### QUESTIONS ON THE MATERIAL
a - Reproduce word for word the passage of the Bruce Cutler article starting at "Bruce Cutler (April" and ending at "Country Day School.".
b - Write the next part of the Bruce Cutler article, picking up after its final sentence.

### SELECTED EXTRACT
= = = = =

- Born: April 29, 1948 New York City, U.S.
- Died: October 6, 2025 (aged 77) New York City, U.S.
- Education: Brooklyn Law School Hamilton College
- Occupation: Trial attorney
- Known for: Representing John Gotti and Phil Spector
- Website: brucecutler.com

= Bruce Cutler =

American criminal defense lawyer (1948–2025)

Bruce Cutler (April 29, 1948 – October 6, 2025) was an American criminal defense lawyer, known for having defended clients including Phil Spector and John Gotti, and for media appearances as a legal commentator.

==Life and career==
Cutler was born in Brooklyn, New York, on April 29, 1948. His father, Murray Cutler, was a detective in the New York City police who later became a criminal defense attorney. While being interviewed on the radio program Conversations With Allan Wolper on WBGO 88.3 FM, Cutler said that he was inspired by his father's pro-labor, pro-union loyalties to an FDR-style Social Democratic position.

Growing up in a Jewish family in Flatbush, he graduated from Poly Prep Country Day School.

Formerly a Brooklyn Assistant District Attorney, Cutler gained notoriety in the 1980s when he won three acquittals for Gambino Crime Family boss John Gotti (including one where at least one juror accepted a bribe in return for voting to find Gotti not guilty). Gene Mustain and Jerry Capeci wrote in their book Mob Star that Cutler could "take the prosecution's evidence, spin it, scuff it, twist it and pound it to a pulp, until it was nothing more than a lumpy pile of reasonable doubt."

= = = = =

### SOURCE DATA
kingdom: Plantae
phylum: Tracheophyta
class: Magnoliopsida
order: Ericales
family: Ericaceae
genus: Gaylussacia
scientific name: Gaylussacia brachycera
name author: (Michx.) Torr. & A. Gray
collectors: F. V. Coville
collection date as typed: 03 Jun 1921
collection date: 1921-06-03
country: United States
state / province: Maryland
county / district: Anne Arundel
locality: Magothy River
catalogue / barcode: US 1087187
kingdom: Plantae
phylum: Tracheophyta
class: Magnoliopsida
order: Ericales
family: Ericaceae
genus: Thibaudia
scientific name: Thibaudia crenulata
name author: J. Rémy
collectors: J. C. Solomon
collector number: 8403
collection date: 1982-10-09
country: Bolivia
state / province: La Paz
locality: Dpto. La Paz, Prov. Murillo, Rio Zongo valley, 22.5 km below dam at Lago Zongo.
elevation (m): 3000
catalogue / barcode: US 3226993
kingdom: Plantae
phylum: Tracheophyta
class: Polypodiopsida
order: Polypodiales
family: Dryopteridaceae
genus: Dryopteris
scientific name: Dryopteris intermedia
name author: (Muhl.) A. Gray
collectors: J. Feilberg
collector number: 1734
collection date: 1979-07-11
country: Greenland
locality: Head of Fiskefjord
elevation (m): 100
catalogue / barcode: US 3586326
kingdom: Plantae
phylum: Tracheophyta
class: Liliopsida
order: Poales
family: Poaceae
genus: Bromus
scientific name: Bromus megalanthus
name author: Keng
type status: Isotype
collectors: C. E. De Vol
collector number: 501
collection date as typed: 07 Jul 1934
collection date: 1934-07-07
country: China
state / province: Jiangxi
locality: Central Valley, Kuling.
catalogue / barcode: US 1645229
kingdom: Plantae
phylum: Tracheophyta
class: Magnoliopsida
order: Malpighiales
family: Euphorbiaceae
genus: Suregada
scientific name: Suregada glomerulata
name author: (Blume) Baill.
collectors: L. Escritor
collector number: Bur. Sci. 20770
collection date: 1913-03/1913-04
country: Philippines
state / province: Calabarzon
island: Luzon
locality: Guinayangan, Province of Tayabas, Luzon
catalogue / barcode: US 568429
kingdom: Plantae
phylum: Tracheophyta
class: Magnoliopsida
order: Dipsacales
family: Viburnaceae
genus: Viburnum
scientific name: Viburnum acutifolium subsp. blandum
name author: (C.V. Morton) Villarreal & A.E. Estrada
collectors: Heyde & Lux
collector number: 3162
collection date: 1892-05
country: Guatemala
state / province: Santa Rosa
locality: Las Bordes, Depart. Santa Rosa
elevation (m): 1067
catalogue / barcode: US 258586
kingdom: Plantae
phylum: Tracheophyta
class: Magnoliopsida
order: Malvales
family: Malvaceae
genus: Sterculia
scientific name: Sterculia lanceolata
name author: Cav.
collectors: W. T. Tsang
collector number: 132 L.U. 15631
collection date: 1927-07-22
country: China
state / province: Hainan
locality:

= = = = =

### RESPONSES
a -
Bruce Cutler (April 29, 1948 – October 6, 2025) was an American criminal defense lawyer, known for having defended clients including Phil Spector and John Gotti, and for media appearances as a legal commentator.

==Life and career==
Cutler was born in Brooklyn, New York, on April 29, 1948. His father, Murray Cutler, was a detective in the New York City police who later became a criminal defense attorney. While being interviewed on the radio program Conversations With Allan Wolper on WBGO 88.3 FM, Cutler said that he was inspired by his father's pro-labor, pro-union loyalties to an FDR-style Social Democratic position.

Growing up in a Jewish family in Flatbush, he graduated from Poly Prep Country Day School.

b -
When Gotti was indicted in 1990 for the 1985 murder of Paul Castellano and several other crimes, presiding judge I. Leo Glasser disqualified Cutler and two associates from representing Gotti. Citing evidence from wiretaps at Gotti's Ravenite Social Club, prosecutors contended that Cutler and his colleagues may have known about criminal activity. Since the attorney–client privilege does not apply in these circumstances, prosecutors argued that Cutler was "part of the evidence" and thus liable to be called as a witness. They also argued that Cutler had represented other potential witnesses and thus had a conflict of interest. Glasser sided with the prosecutors, contending that Cutler was the "in-house counsel" for the Gambino family.

Subsequent to his disqualification, Cutler was held in criminal contempt for public statements he made in violation of a court order. Cutler was sentenced to ninety days' house arrest, three years' probation, and an 180-day suspension from practicing law in the Eastern District of New York. On appeal to the Second Circuit, Cutler’s conviction was affirmed.

Cutler appeared in the Robert De Niro and Ed Burns film, 15 Minutes, playing himself. He also appeared on Court TV, with attorney Ed Hayes, discussing criminal cases and current events on Cutler and Hayes, and on the CW network had his own TV show, Jury Duty. He also made two guest star appearances in the episodes "Drawing Dead" and "Open Secrets" of the 4th season of the CBS show Blue Bloods. He was godfather to Hayes' daughter, Avery.

Cutler was the lead defense attorney for Phil Spector until August 27, 2007, when he announced that he was leaving Spector's defense due to "a difference of opinion between Mr. Spector and me on strategy."

Cutler died on October 6, 2025, from kidney failure at a care facility in Brooklyn, at the age of 77.